Companies & Industries

Christy Clark plans an energy fund for B.C., but is it too optimistic?

And can it survive the election?

(Photo: Darryl Dyck/Canadian Press)

(Photo: Darryl Dyck/Canadian Press)

If there is a legacy component to Christy Clark’s platform for re-election in May, it is surely the Prosperity Fund. Just days before tabling a tough-love budget that involved both tax hikes and spending cuts, the B.C. premier announced that the proceeds of liquefied natural gas (LNG) development would be directed into a new fund meant to preserve the benefits of the province’s natural gas bounty for future generations.

So far, so good. While critics were quick to accuse the Liberal leader of counting her chickens before they’ve hatched—the first LNG exports to Asia from B.C.’s northwest coast won’t happen until at least 2015—a fund set up before the dollars really start flowing could go a long way to averting the inflationary effects of so-called Dutch disease, by diverting money away from public-sector spending. At the same time, it would address the issue of intergenerational equity in liquidating a non-renewable resource windfall, something no Canadian government has so far succeeded at doing.
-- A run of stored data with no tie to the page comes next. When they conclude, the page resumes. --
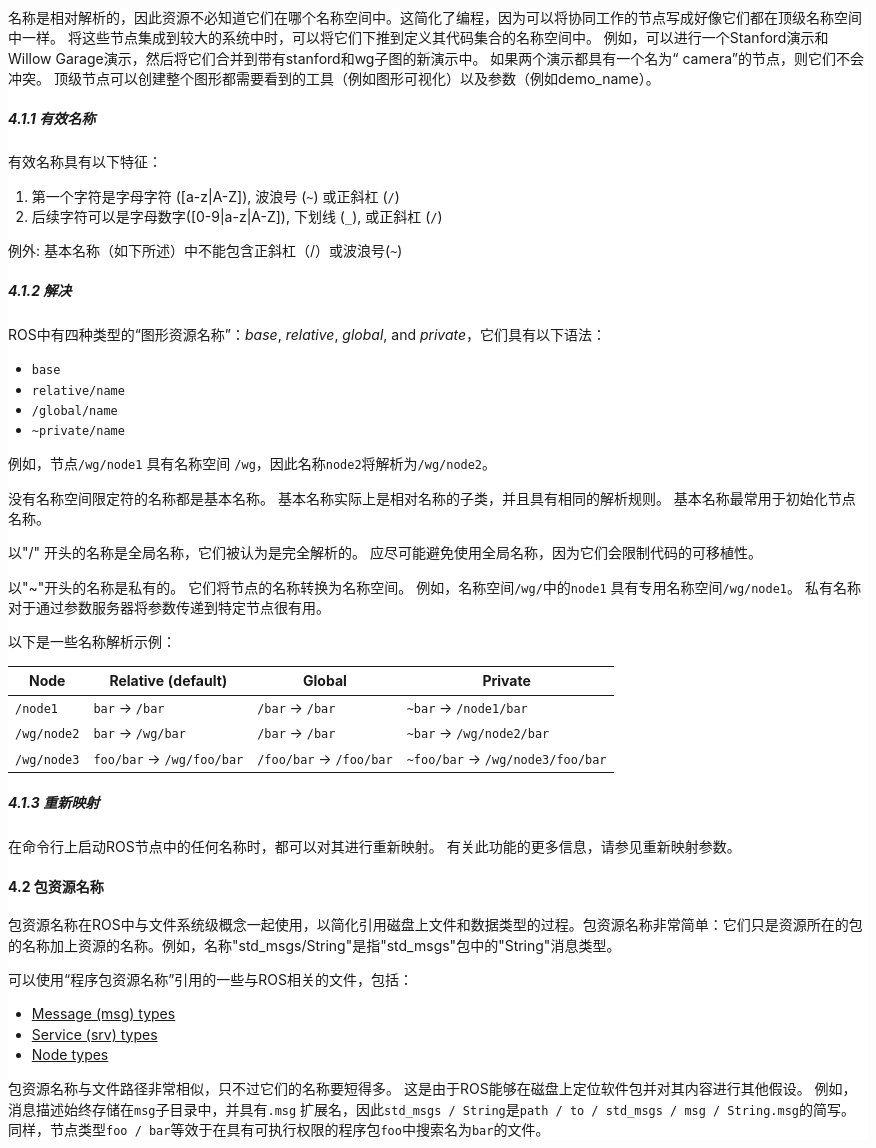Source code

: 名称是相对解析的，因此资源不必知道它们在哪个名称空间中。这简化了编程，因为可以将协同工作的节点写成好像它们都在顶级名称空间中一样。 将这些节点集成到较大的系统中时，可以将它们下推到定义其代码集合的名称空间中。 例如，可以进行一个Stanford演示和Willow Garage演示，然后将它们合并到带有stanford和wg子图的新演示中。 如果两个演示都具有一个名为“ camera”的节点，则它们不会冲突。 顶级节点可以创建整个图形都需要看到的工具（例如图形可视化）以及参数（例如demo_name）。

##### 4.1.1 有效名称

有效名称具有以下特征：

1. 第一个字符是字母字符 ([a-z|A-Z]), 波浪号 (`~`) 或正斜杠 (`/`) 
2. 后续字符可以是字母数字([0-9|a-z|A-Z]), 下划线 (`_`), 或正斜杠 (`/`) 

例外: 基本名称（如下所述）中不能包含正斜杠（/）或波浪号(`~`)

##### 4.1.2 解决

ROS中有四种类型的“图形资源名称”：*base*, *relative*, *global*, and *private*，它们具有以下语法：

- `base` 
- `relative/name` 
- `/global/name` 
- `~private/name` 

例如，节点`/wg/node1` 具有名称空间 `/wg`，因此名称`node2`将解析为`/wg/node2`。

没有名称空间限定符的名称都是基本名称。 基本名称实际上是相对名称的子类，并且具有相同的解析规则。 基本名称最常用于初始化节点名称。

以"/" 开头的名称是全局名称，它们被认为是完全解析的。 应尽可能避免使用全局名称，因为它们会限制代码的可移植性。

以"~"开头的名称是私有的。 它们将节点的名称转换为名称空间。 例如，名称空间`/wg/`中的`node1` 具有专用名称空间`/wg/node1`。 私有名称对于通过参数服务器将参数传递到特定节点很有用。

以下是一些名称解析示例：

| **Node**    | **Relative** (default)     | **Global**               | **Private**                       |
| ----------- | -------------------------- | ------------------------ | --------------------------------- |
| `/node1`    | `bar` -> `/bar`            | `/bar` -> `/bar`         | `~bar` -> `/node1/bar`            |
| `/wg/node2` | `bar` -> `/wg/bar`         | `/bar` -> `/bar`         | `~bar` -> `/wg/node2/bar`         |
| `/wg/node3` | `foo/bar` -> `/wg/foo/bar` | `/foo/bar` -> `/foo/bar` | `~foo/bar` -> `/wg/node3/foo/bar` |

##### 4.1.3 重新映射

在命令行上启动ROS节点中的任何名称时，都可以对其进行重新映射。 有关此功能的更多信息，请参见重新映射参数。

#### 4.2 包资源名称

包资源名称在ROS中与文件系统级概念一起使用，以简化引用磁盘上文件和数据类型的过程。包资源名称非常简单：它们只是资源所在的包的名称加上资源的名称。例如，名称"std_msgs/String"是指"std_msgs"包中的"String"消息类型。

可以使用“程序包资源名称”引用的一些与ROS相关的文件，包括：

- [Message (msg) types](http://wiki.ros.org/msg) 
- [Service (srv) types](http://wiki.ros.org/srv) 
- [Node types](http://wiki.ros.org/Nodes) 

包资源名称与文件路径非常相似，只不过它们的名称要短得多。 这是由于ROS能够在磁盘上定位软件包并对其内容进行其他假设。 例如，消息描述始终存储在`msg`子目录中，并具有`.msg` 扩展名，因此`std_msgs / String`是`path / to / std_msgs / msg / String.msg`的简写。 同样，节点类型`foo / bar`等效于在具有可执行权限的程序包`foo`中搜索名为`bar`的文件。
The experience of similar funds set up by oil-and-gas-rich governments in Alberta, Alaska, Norway and some Persian Gulf states shows a lot depends on how a sovereign wealth fund is structured and subsequently managed. In B.C.’s case, the province says LNG development is poised to trigger about $1 trillion in cumulative gross domestic product over the next 30 years and create at least 39,000 jobs over a nine-year construction period. That forecast assumes five LNG plants get built by the end of the decade, out of six so far proposed. Increased royalties coming out of the province’s barely tapped northeastern gas fields (which include some of the world’s largest shale gas finds), combined with a new LNG export tax, would funnel an estimated $100 billion into the fund.

Clark says her top priority for the Prosperity Fund is to pay down B.C.’s $56-billion debt. But the opposition New Democrats promptly attacked the whole idea as being too optimistic, pointing to the Liberal government’s shaky track record when it comes to forecasting revenue. Certainly long-term projections around natural gas prices have to be considered speculative at best. To be fair, though, if the stated revenue does not materialize, little has been lost; rather, it’s a plan for best managing the upside.
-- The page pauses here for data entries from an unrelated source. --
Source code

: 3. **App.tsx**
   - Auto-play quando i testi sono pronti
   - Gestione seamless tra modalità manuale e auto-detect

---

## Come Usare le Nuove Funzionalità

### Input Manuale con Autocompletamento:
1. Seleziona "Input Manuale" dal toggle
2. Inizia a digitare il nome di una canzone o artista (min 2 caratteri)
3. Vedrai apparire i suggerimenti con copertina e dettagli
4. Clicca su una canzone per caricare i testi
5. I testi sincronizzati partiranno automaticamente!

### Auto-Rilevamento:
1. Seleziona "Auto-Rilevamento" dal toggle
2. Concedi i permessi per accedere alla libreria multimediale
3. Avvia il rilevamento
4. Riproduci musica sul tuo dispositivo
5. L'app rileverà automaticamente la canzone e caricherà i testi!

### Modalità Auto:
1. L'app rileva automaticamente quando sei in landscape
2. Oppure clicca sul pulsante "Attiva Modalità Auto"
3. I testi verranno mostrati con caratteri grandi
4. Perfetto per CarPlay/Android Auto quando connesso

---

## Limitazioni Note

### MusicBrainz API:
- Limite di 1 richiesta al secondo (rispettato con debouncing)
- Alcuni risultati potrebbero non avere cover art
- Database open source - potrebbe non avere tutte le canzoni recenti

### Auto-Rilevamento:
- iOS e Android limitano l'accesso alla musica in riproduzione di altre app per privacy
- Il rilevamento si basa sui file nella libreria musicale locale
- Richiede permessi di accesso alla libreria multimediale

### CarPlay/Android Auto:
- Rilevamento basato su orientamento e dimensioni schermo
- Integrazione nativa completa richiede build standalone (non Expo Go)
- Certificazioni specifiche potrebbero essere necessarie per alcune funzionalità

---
What troubles the industry about the Prosperity Fund is the notion of an export tax, which LNG proponents hadn’t anticipated and could potentially squeeze margins. “No one likes a new tax, but government has promised to make it competitive, and we’re going to work with them to achieve our common interests,” says Geoff Morrison, manager of B.C. operations for the Canadian Association of Petroleum Producers. The province’s own review concluded that B.C.’s main competitor is Australia, which also has an export tax and royalty regime that is up to one-third higher than B.C.’s.
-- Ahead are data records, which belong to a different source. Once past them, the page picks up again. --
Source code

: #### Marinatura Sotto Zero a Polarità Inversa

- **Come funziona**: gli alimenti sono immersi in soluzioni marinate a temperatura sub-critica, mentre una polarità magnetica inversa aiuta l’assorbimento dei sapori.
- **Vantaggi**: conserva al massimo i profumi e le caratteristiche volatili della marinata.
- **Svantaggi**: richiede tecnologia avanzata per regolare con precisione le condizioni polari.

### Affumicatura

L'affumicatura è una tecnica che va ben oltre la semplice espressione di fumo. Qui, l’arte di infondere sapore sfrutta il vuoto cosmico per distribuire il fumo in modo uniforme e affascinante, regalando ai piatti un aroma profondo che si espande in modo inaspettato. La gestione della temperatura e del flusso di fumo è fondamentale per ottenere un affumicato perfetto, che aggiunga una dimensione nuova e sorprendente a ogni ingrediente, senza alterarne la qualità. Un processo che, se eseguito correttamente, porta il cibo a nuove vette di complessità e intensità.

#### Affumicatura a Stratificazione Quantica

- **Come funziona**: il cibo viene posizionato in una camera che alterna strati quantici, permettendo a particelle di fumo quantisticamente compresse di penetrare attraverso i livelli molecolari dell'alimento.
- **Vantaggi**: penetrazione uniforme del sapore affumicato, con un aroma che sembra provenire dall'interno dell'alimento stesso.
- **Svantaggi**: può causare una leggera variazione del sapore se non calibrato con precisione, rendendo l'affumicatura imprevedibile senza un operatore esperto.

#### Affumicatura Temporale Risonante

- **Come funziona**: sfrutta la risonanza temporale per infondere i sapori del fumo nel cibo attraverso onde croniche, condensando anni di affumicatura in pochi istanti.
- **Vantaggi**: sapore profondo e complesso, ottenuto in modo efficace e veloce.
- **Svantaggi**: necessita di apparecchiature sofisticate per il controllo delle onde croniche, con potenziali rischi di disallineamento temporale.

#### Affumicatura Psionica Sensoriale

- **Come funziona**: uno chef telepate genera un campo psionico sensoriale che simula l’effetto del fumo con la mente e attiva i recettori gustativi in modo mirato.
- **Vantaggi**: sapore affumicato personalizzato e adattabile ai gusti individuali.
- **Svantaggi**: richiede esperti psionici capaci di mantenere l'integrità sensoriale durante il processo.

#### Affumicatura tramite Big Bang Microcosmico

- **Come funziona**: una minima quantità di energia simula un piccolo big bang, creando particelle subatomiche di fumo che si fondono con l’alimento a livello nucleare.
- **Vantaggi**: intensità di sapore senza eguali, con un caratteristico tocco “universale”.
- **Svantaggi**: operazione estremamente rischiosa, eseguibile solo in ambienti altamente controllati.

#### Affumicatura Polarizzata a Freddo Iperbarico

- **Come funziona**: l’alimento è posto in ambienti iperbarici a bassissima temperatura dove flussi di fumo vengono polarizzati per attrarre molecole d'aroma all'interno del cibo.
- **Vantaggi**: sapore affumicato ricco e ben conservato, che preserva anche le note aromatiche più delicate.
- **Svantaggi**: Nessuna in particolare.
Coming up with the right revenue formula will require a deft hand, given market conditions and potential costs, says Peter Howard, president of the Canadian Energy Research Institute. “There’s a risk of capital cost overruns,” he says. All the while, competition in LNG is intensifying, from new and established exporting regions.

Should the fund prosper, government may also be tempted to raid it. In a recent analysis comparing North America’s two pre-eminent sovereign wealth funds, the Fraser Institute found Alaska’s Permanent Fund was better run and amassed wealth largely due to legislated contribution requirements and rules around how and how easily the money can be spent. In contrast, there are no such constraints to the Alberta government’s management of the Heritage Savings Trust Fund, says Jason Clemens, executive vice-president of the Vancouver-based think-tank.

From 1977 to 2011, the Alberta fund’s cumulative net income was $31.3 billion, while the amount transferred out of the fund by the legislature to support government spending was $29.6 billion, or 95% of earnings. By contrast, less than 1% was drawn from Alaska’s fund over that same period. “In principle, it’s a good idea,” says Clemens. But, he adds, “We need to limit the discretion of the government in terms of its requirement to put a certain percentage into the Prosperity Fund.”

The fund’s first test will be surviving the election. Barry Munro, Canadian oil-and-gas leader at Ernst & Young, says no matter who forms the government, an election creates uncertainty. “People do not like uncertainty when they’re making massive capital-allocation decisions,” he says.